• EXERCISE REQUIREMENTS:
A) Answer these questions from the passage on time's flow, marking each answer (i), (ii) or (iii):
(i) At which institution does Max Tegmark work as a physicist?
(ii) How many particles does the speaker say make up their body?
(iii) Which words does Tegmark use to describe the math of quantum mechanics?
B) For each statement, say whether the passage on time's flow supports it, and quote the words of the passage that settle it:
(i) Einstein's description treats time as the fourth dimension of spacetime.
(ii) According to the passage, the equations change as time passes.
(iii) The passage says that randomness is present in the math.
C) Rewrite the part of the passage on time's flow between "It certainly feels" and "the fourth dimension.", inclusive, replacing "particles" with "atoms".

• EXTRACT TO READ:
:::::
The Eternal State of Time: Time Doesn't Flow Rather We Only Perceive It That Way

Time exists but the movement of time or its flow is subjective. It is something that depends only on our perception. That's what Max Tegmark, physicist at Massachusetts Institute of Technology explains in his book Our Mathematical Universe: My Quest for the Ultimate Nature of Reality.

It certainly feels to us like time is flowing. Yet that’s not the only way of looking at this reality. I could say that 10 to the power of 29 particles constitute me, and they are moving around in some very complicated patterns. Einstein pointed out that the most elegant way of describing this mathematically is to say, Let’s look at where each particle is in the three-dimensional space at each time, and draw this in a four-dimensional spacetime, where time is the fourth dimension.

In every instance of the illustration, we see that all of these elements exist still in a four-dimensional pattern. Time doesn't flow, but everything within the boundaries of time moves and so it sort of feels like time is moving to the observer inside that dimension.

Furthermore, things became more complicated when quantum mechanics emerged but according to Tegmark, the math is not entangled in these web of complications. It is "beautiful and clean".

Randomness is fundamentally an illusion because there is no randomness in the math, even though it might feel random. I’m saying the same thing about time. Even though the flow of time is fundamentally an illusion, there is nothing flowing about the math, the equations aren’t changing, there is just a single four-dimensional pattern, albeit a very complicated and beautiful one, in spacetime.
:::::
• RECORDS SUPPLIED:
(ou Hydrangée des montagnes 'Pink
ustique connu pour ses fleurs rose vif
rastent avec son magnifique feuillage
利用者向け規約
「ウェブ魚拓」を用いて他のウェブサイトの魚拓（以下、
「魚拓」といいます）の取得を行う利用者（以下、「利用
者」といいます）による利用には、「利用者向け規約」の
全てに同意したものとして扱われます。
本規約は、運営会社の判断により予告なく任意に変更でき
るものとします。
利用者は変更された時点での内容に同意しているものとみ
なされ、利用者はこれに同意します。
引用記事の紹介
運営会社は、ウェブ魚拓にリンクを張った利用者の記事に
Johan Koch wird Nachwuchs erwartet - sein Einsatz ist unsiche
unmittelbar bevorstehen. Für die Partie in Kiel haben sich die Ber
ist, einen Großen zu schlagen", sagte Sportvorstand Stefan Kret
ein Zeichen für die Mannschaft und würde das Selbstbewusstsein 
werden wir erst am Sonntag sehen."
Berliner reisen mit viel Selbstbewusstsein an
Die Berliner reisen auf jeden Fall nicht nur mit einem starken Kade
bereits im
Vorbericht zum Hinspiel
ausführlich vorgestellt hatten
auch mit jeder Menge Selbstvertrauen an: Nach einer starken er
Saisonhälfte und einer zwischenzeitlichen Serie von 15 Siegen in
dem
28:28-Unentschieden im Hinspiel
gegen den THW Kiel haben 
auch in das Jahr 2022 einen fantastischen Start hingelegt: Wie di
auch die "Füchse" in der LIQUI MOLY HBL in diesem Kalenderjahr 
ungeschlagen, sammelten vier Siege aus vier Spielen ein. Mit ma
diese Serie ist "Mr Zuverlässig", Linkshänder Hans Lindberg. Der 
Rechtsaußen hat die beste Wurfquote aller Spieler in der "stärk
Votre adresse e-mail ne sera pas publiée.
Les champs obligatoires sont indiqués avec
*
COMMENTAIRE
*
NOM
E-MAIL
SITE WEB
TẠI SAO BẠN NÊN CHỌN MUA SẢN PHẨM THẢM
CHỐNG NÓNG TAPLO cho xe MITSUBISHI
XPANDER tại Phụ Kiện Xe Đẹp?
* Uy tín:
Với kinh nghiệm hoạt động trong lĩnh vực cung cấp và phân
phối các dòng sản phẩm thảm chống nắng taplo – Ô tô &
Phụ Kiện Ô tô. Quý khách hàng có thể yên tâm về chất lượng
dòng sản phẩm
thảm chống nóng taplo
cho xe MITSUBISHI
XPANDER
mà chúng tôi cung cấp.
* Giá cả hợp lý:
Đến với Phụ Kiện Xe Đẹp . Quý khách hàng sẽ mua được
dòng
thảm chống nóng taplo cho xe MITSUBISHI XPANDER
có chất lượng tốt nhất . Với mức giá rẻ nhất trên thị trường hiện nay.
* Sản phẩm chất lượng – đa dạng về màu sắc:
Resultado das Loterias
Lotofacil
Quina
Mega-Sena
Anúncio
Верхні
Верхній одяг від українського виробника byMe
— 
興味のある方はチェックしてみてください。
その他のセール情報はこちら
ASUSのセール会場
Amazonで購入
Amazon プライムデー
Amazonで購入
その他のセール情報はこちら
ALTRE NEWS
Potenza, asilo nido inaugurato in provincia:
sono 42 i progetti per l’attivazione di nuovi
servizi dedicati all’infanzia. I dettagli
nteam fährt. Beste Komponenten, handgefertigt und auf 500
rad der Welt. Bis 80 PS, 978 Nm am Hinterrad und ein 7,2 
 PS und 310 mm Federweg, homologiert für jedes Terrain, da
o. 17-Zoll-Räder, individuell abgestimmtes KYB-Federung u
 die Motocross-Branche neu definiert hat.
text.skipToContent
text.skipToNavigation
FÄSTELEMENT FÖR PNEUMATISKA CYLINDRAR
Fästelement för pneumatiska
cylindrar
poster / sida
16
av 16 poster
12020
:::::
• ANSWER SET:
A)
(i) Massachusetts Institute of Technology
(ii) 10 to the power of 29
(iii) "beautiful and clean"

B)
(i) Yes: "draw this in a four-dimensional spacetime, where time is the fourth dimension"
(ii) No: "the equations aren’t changing"
(iii) No: "there is no randomness in the math"

C)
It certainly feels to us like time is flowing. Yet that’s not the only way of looking at this reality. I could say that 10 to the power of 29 atoms constitute me, and they are moving around in some very complicated patterns. Einstein pointed out that the most elegant way of describing this mathematically is to say, Let’s look at where each particle is in the three-dimensional space at each time, and draw this in a four-dimensional spacetime, where time is the fourth dimension.